Mark Lynas, writing at Cornell Alliance for Science, noted that in January Russia Today was already claiming 5G was causing coronavirus. But anti-science activists have a response for that ready. Alliance For Science gets funding from the Gates Foundation and Gates Foundation is also funding multiple coronavirus vaccine labs. Thus in bizarre cui bono? systemic conspiracy fables, Gates Foundation is spreading coronavirus in order to cure it and make money in his corporation-y buildings.

This EU site even tracks Russian disinformation so the public can trace the lineage of environmental NGO claims there.

Source: EUvsDisinfo, created by European Union's East StratCom Task Force, which exists to help EU member nations recognize Russian interference.

Environmental activists think 'balance of nature' is real and not just an ecological metaphor so their gullibility on smartphones is easy to understand. 5G is simply faster cellular service than 4G or 3G. It is non-ionizing radiation and less of it than you are getting from a light bulb while reading this article, but the people buying into conspiracy tales don't understand the difference between ionizing radiation - like the all-natural cosmic rays beaming into them from space every second of their lives - versus non-ionizing radiation, which cannot do anything to your atoms, like the light inside your refrigerator when you open it.

They are typically aided by the usual suspects always aligned against American science; AlterNet, Huffington Post, an alarming number of activists inside the New York University Arthur L. Carter Journalism Institute, and various partisan academics who have never worked on a farm or in a technology field in their lives.

They even claim to be opposed to Russia, which Russia loves. Russian propaganda sites want environmental lawyer (and thus unsurprisingly anti-vaccine) guru Robert F. Kennedy Jr. to claim that 5G is part of a communist takeover.
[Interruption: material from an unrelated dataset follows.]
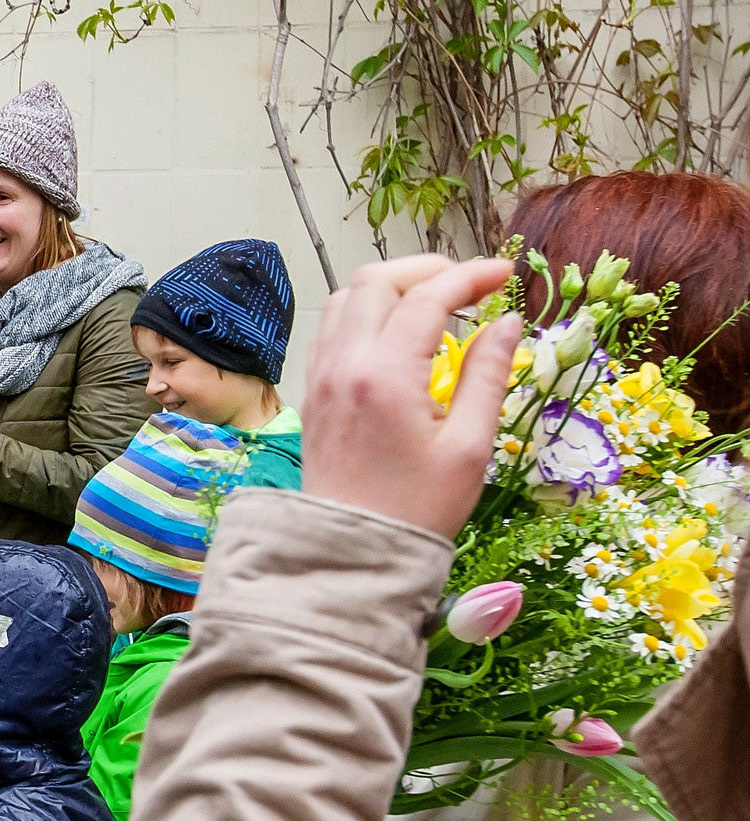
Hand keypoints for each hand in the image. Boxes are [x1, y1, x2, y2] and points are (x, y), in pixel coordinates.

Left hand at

The same way that they liked journalists claiming a tiny amount of money from Russia chose our President in 2016. That Mike Bloomberg only got one primary delegate after spending $500 million in January but Putin bought the White House for a percent of a percent of that makes such arguments look more ridiculous than they already did. But if 44 percent of American voters believe it, Russia cackles all the way to the negotiating table.


What do Russia Today and Robert F. Kennedy share in common? Almost everything. But he doesn't think Russians killed his uncle, President Kennedy, he thinks his own government did. Russia loves that too, since their link to the actual assassin is well-documented.

Russians want Americans to believe they have that kind of influence. And in places where they can actually gain it, like the environmental movement, they will happily pay to play.

The EU, who are the largest markets for Russia in both food and energy, have finally begun to fight back against Russians claiming that science is a Vast Right Wing Conspiracy. Perhaps coronavirus will be the thing that sends the anti-science movement into the junk heap of history here as well.